## WORK INSTRUCTIONS
Reproduce each of the lines below word for word, in the same order, with nothing added, dropped, or changed.
====
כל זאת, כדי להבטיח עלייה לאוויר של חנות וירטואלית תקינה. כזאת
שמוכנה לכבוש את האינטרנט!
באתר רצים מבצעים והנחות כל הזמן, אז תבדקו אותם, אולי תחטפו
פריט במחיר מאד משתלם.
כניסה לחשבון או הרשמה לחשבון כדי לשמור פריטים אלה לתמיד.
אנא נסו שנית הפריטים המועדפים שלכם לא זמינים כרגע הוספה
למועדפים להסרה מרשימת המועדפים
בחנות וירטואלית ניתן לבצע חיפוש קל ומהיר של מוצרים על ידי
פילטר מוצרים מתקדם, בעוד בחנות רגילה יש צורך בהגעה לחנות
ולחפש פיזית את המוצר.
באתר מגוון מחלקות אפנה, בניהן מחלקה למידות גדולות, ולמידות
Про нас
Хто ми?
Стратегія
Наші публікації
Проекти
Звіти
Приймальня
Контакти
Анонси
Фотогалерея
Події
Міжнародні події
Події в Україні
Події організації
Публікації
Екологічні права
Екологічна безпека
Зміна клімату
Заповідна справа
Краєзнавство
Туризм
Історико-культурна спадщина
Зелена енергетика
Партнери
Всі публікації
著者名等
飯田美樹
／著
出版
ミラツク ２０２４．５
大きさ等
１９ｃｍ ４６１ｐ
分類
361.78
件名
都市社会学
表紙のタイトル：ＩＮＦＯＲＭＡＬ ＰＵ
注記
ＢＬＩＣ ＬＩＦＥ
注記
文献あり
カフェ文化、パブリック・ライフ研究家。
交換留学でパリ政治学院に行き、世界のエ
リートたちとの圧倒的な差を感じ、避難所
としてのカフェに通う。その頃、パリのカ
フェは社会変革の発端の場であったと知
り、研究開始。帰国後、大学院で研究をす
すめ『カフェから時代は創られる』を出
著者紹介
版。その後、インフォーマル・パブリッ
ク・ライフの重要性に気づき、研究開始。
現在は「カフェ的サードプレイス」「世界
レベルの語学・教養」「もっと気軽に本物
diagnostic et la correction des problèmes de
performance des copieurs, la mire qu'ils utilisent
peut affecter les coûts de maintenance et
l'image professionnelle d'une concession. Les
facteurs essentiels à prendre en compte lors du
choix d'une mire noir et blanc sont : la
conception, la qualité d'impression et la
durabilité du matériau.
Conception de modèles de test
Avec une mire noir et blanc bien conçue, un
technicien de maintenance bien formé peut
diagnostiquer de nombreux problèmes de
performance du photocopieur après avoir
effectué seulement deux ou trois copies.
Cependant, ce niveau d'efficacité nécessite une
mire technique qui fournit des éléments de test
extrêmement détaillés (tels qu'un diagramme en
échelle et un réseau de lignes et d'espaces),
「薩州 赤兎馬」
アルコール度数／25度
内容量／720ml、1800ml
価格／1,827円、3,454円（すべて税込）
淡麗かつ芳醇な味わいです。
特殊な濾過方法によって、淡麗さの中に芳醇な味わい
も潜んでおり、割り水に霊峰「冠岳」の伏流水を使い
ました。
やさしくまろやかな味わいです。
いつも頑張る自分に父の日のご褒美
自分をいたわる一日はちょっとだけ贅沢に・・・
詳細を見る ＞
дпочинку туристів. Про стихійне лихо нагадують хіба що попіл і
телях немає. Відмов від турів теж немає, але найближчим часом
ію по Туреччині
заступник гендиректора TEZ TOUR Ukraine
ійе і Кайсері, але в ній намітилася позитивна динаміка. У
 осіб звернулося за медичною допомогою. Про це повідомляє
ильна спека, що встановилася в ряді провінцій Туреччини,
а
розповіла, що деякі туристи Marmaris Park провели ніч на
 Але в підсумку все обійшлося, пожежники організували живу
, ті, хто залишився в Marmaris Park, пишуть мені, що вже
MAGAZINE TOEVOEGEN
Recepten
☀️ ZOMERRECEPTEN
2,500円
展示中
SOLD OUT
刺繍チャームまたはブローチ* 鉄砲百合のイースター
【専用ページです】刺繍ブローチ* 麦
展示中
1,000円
====
## EXPECTED OUTPUT
כל זאת, כדי להבטיח עלייה לאוויר של חנות וירטואלית תקינה. כזאת
שמוכנה לכבוש את האינטרנט!
באתר רצים מבצעים והנחות כל הזמן, אז תבדקו אותם, אולי תחטפו
פריט במחיר מאד משתלם.
כניסה לחשבון או הרשמה לחשבון כדי לשמור פריטים אלה לתמיד.
אנא נסו שנית הפריטים המועדפים שלכם לא זמינים כרגע הוספה
למועדפים להסרה מרשימת המועדפים
בחנות וירטואלית ניתן לבצע חיפוש קל ומהיר של מוצרים על ידי
פילטר מוצרים מתקדם, בעוד בחנות רגילה יש צורך בהגעה לחנות
ולחפש פיזית את המוצר.
באתר מגוון מחלקות אפנה, בניהן מחלקה למידות גדולות, ולמידות
Про нас
Хто ми?
Стратегія
Наші публікації
Проекти
Звіти
Приймальня
Контакти
Анонси
Фотогалерея
Події
Міжнародні події
Події в Україні
Події організації
Публікації
Екологічні права
Екологічна безпека
Зміна клімату
Заповідна справа
Краєзнавство
Туризм
Історико-культурна спадщина
Зелена енергетика
Партнери
Всі публікації
著者名等
飯田美樹
／著
出版
ミラツク ２０２４．５
大きさ等
１９ｃｍ ４６１ｐ
分類
361.78
件名
都市社会学
表紙のタイトル：ＩＮＦＯＲＭＡＬ ＰＵ
注記
ＢＬＩＣ ＬＩＦＥ
注記
文献あり
カフェ文化、パブリック・ライフ研究家。
交換留学でパリ政治学院に行き、世界のエ
リートたちとの圧倒的な差を感じ、避難所
としてのカフェに通う。その頃、パリのカ
フェは社会変革の発端の場であったと知
り、研究開始。帰国後、大学院で研究をす
すめ『カフェから時代は創られる』を出
著者紹介
版。その後、インフォーマル・パブリッ
ク・ライフの重要性に気づき、研究開始。
現在は「カフェ的サードプレイス」「世界
レベルの語学・教養」「もっと気軽に本物
diagnostic et la correction des problèmes de
performance des copieurs, la mire qu'ils utilisent
peut affecter les coûts de maintenance et
l'image professionnelle d'une concession. Les
facteurs essentiels à prendre en compte lors du
choix d'une mire noir et blanc sont : la
conception, la qualité d'impression et la
durabilité du matériau.
Conception de modèles de test
Avec une mire noir et blanc bien conçue, un
technicien de maintenance bien formé peut
diagnostiquer de nombreux problèmes de
performance du photocopieur après avoir
effectué seulement deux ou trois copies.
Cependant, ce niveau d'efficacité nécessite une
mire technique qui fournit des éléments de test
extrêmement détaillés (tels qu'un diagramme en
échelle et un réseau de lignes et d'espaces),
「薩州 赤兎馬」
アルコール度数／25度
内容量／720ml、1800ml
価格／1,827円、3,454円（すべて税込）
淡麗かつ芳醇な味わいです。
特殊な濾過方法によって、淡麗さの中に芳醇な味わい
も潜んでおり、割り水に霊峰「冠岳」の伏流水を使い
ました。
やさしくまろやかな味わいです。
いつも頑張る自分に父の日のご褒美
自分をいたわる一日はちょっとだけ贅沢に・・・
詳細を見る ＞
дпочинку туристів. Про стихійне лихо нагадують хіба що попіл і
телях немає. Відмов від турів теж немає, але найближчим часом
ію по Туреччині
заступник гендиректора TEZ TOUR Ukraine
ійе і Кайсері, але в ній намітилася позитивна динаміка. У
 осіб звернулося за медичною допомогою. Про це повідомляє
ильна спека, що встановилася в ряді провінцій Туреччини,
а
розповіла, що деякі туристи Marmaris Park провели ніч на
 Але в підсумку все обійшлося, пожежники організували живу
, ті, хто залишився в Marmaris Park, пишуть мені, що вже
MAGAZINE TOEVOEGEN
Recepten
☀️ ZOMERRECEPTEN
2,500円
展示中
SOLD OUT
刺繍チャームまたはブローチ* 鉄砲百合のイースター
【専用ページです】刺繍ブローチ* 麦
展示中
1,000円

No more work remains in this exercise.